Specialists in India warn that the global trend is already visible in the country’s schools and homes.
Dr Tushar Tayal, Associate Director, Internal Medicine, CK Birla Hospital, Gurugram, says, “The silent rise of high blood pressure among India’s children and teens is a warning we can no longer ignore. What was once an adult disease is now creeping into schools. The prevention of diabetes in children lies in awareness, routine screenings, and everyday choices. Healthy homemade meals, decreased screen time, and regular movement and exercise are pillars to not only diabetes prevention but any chronic disease in children.”
Dr Swati Kanodia, Consultant – Paediatric Endocrinologist, Madhukar Rainbow Children’s Hospital, describes the new findings as a global wake-up call, “These findings are deeply concerning. Nearly one in ten teenagers worldwide estimated to have high blood pressure.
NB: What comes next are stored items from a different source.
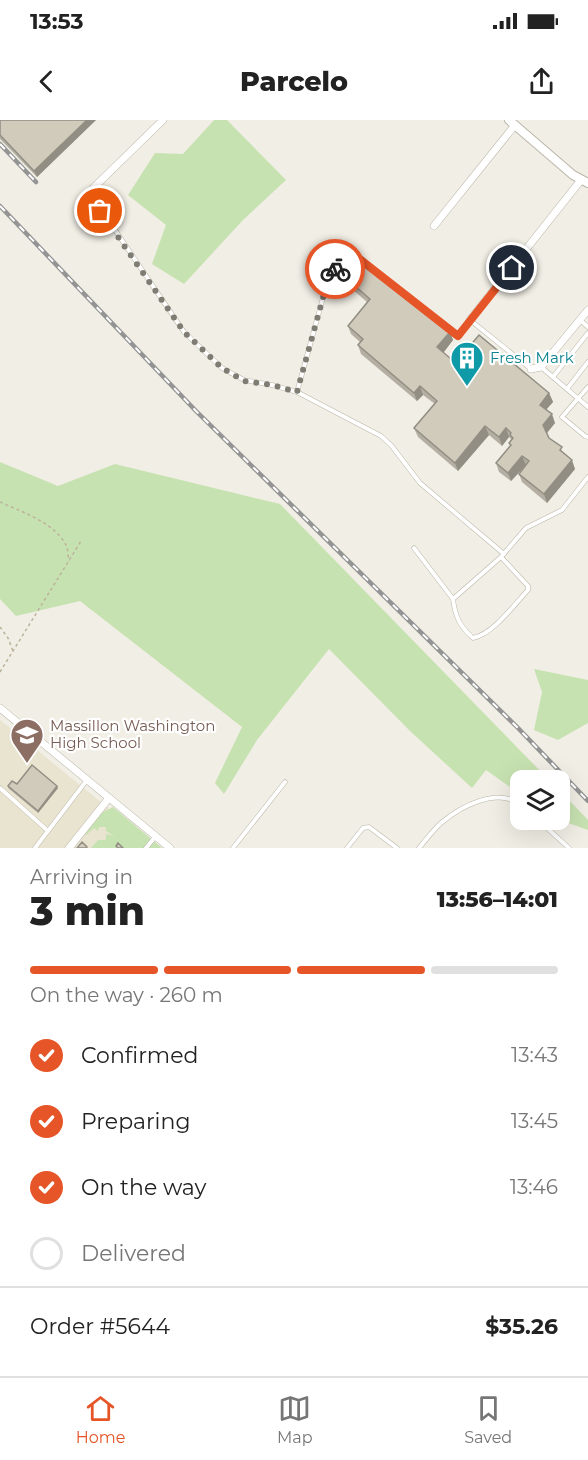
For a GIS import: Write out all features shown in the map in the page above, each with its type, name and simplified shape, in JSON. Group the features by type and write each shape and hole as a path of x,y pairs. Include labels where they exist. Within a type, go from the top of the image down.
{"street":[{"path":"85,196 163,120"},
{"path":"434,226 512,122 585,182 470,320"},
{"path":"531,369 541,367 588,310"},
{"path":"0,708 170,848"},
{"path":"69,848 109,798"}],"lane":[{"path":"85,196 113,227 184,332 222,368 244,381 297,392 381,436 391,445 420,483 502,555 529,587 528,590 491,629 482,636 473,638 462,629 453,599 414,548"},
{"path":"297,392 329,276 348,254 352,253 361,260"},
{"path":"396,287 458,336 470,320 531,369"},
{"path":"580,320 588,327"},
{"path":"553,377 588,333"},
{"path":"567,389 588,362"},
{"path":"541,367 588,407"},
{"path":"588,387 562,417 588,436"},
{"path":"453,599 502,555 526,528 562,510 588,477"},
{"path":"35,848 87,780"},
{"path":"233,848 285,782"},
{"path":"0,788 48,831"},
{"path":"420,848 438,825 454,812 471,804 503,796 510,798"},
{"path":"347,848 363,828 369,827 397,848"},
{"path":"549,830 569,848"},
{"path":"146,848 156,836"}],"path":[{"path":"0,502 41,521 57,534 67,548 69,562"},
{"path":"0,672 81,541"},
{"path":"0,627 13,651"}],"shaded area":[{"name":"Massillon Washington High School","path":"0,720 108,808 157,848 0,848"}],"green space":[{"path":"214,120 227,120 286,180 243,220 184,284 152,264 166,225 128,195 155,153 183,154"},
{"path":"0,462 58,486 115,464 280,504 539,770 510,770 510,787 486,770 472,788 410,731 329,649 257,740 224,794 215,783 242,727 80,601 16,616 0,599"},
{"path":"534,669 588,680 588,723 558,740 534,730 542,692"},
{"path":"570,801 588,820 588,830 570,824"},
{"path":"113,807 162,848 91,848 98,840 106,840 106,834 114,836 106,831 106,827 99,827 98,831 94,828 85,834 103,812"}],"building":[{"path":"0,120 87,120 34,171 0,135"},
{"name":"Fresh Mark","path":"354,251 450,332 437,347 464,370 471,361 463,354 479,335 549,393 540,405 552,414 543,425 549,438 562,447 560,450 572,460 544,494 519,474 529,461 522,456 508,473 496,463 511,445 509,443 513,438 506,428 499,437 485,426 455,463 414,428 437,401 420,386 414,393 358,345 363,339 348,326 370,299 348,280 354,274 342,264"},
{"path":"32,765 57,786 38,811 8,786 12,781 17,784"},
{"path":"82,842 87,847 77,848"}],"railway":[{"path":"0,144 36,182"},
{"path":"0,206 196,411 518,728 588,801"}],"way so far":[{"path":"100,211 184,332 222,368 244,381 297,392 329,276 335,269"}],"place":[{"name":"Fresh Mark","path":"467,387"},
{"name":"Massillon Washington High School","path":"27,764"}],"route":[{"path":"335,269 345,256 352,253 458,336 512,268"}]}
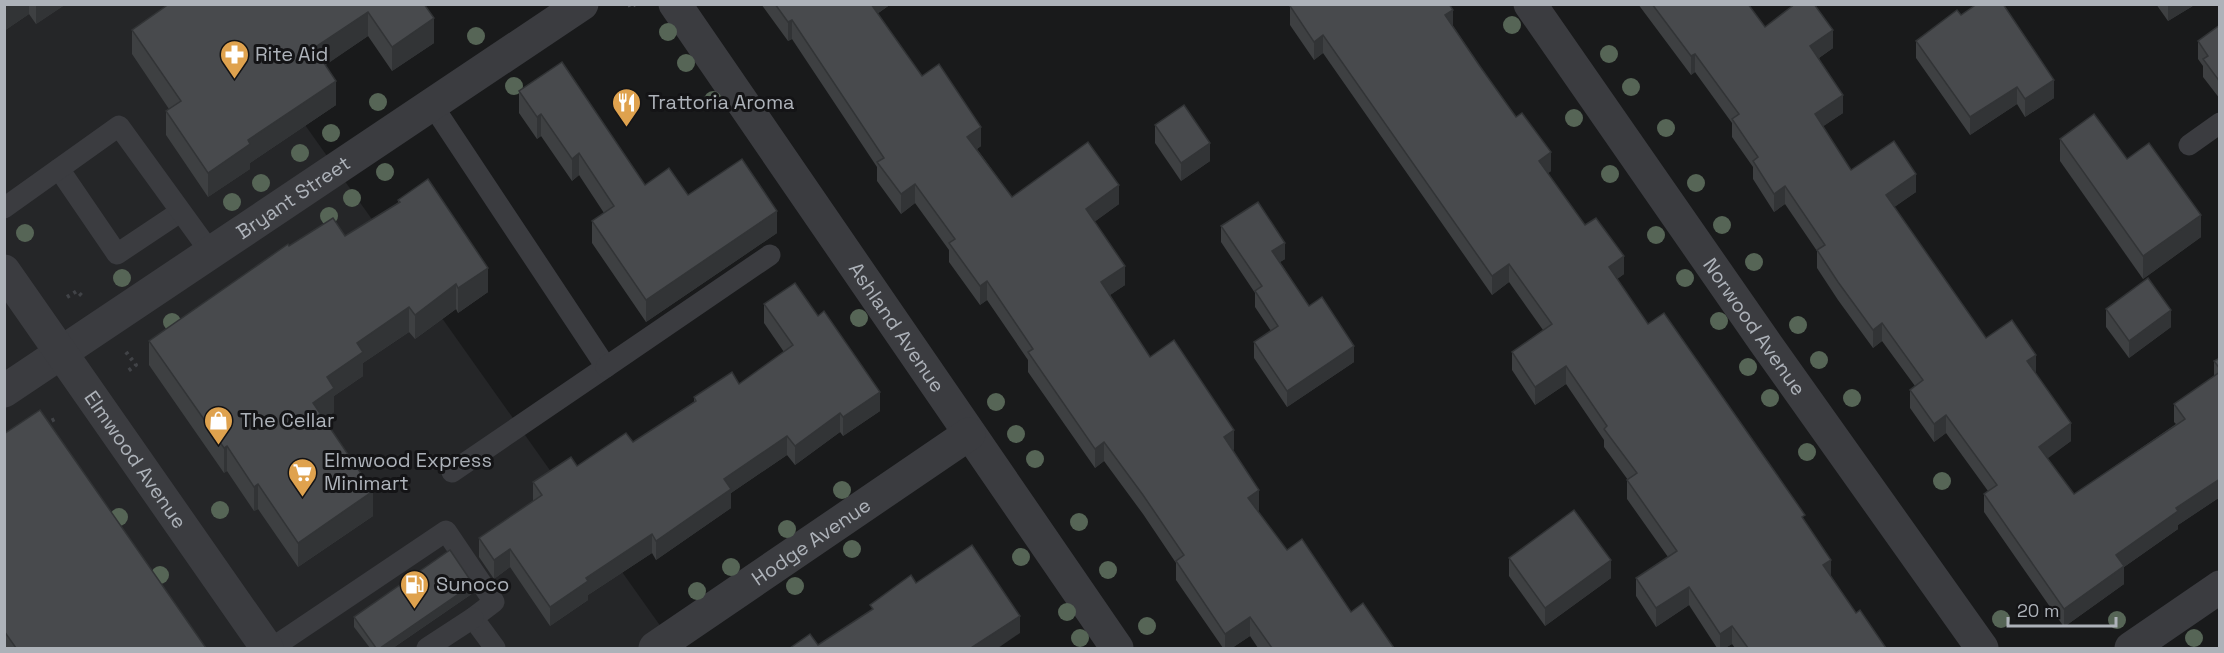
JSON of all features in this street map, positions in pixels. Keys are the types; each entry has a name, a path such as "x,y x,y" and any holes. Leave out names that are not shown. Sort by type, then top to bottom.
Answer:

This rise reflects the broader shift in lifestyle patterns, sedentary habits, excessive screen time, processed food consumption, and reduced physical activity, that are reshaping children’s health trajectories.”
She adds that India faces a unique double burden, “In India, the situation is particularly worrisome given the dual burden of obesity and undernutrition in young populations. Many teenagers today are consuming diets rich in salt, sugar, and saturated fats while spending long hours indoors, leading to weight gain and metabolic imbalances. Elevated blood pressure at a young age significantly increases the risk of heart disease, stroke, and kidney complications later in life.”
According to Dr Kanodia, parents, schools, and healthcare providers must work together to prioritise preventive screening and promote heart-healthy habits from an early age.
How can parents, schools, and health systems respond?
The study, along with Indian experts, points towards a multi-layered approach:
• Routine screening for blood pressure starting in late childhood, especially for those at higher risk
• Encouraging daily physical activity, outdoor play, and reduced sedentary behaviour
• Rebalancing diets away from processed foods, sugary beverages, and excess salt
• Collaborative school-based screening and health-education initiatives
• Family-level habits: homemade meals, consistent sleep routines, and regular monitoring of weight and blood pressure
Better access to home or ambulatory blood-pressure monitoring may also help spot cases missed in clinic environments, the study has found.
Why does this matter for India’s future?
India is facing rapidly shifting nutrition and lifestyle patterns among children. As obesity becomes more common and sedentary time increases, early-life metabolic risks are rising. The doubling of childhood hypertension globally is a warning of what could soon become a major domestic health challenge.
Failure to act early means many of these children may develop heart disease, kidney damage, and metabolic complications far sooner than previous generations.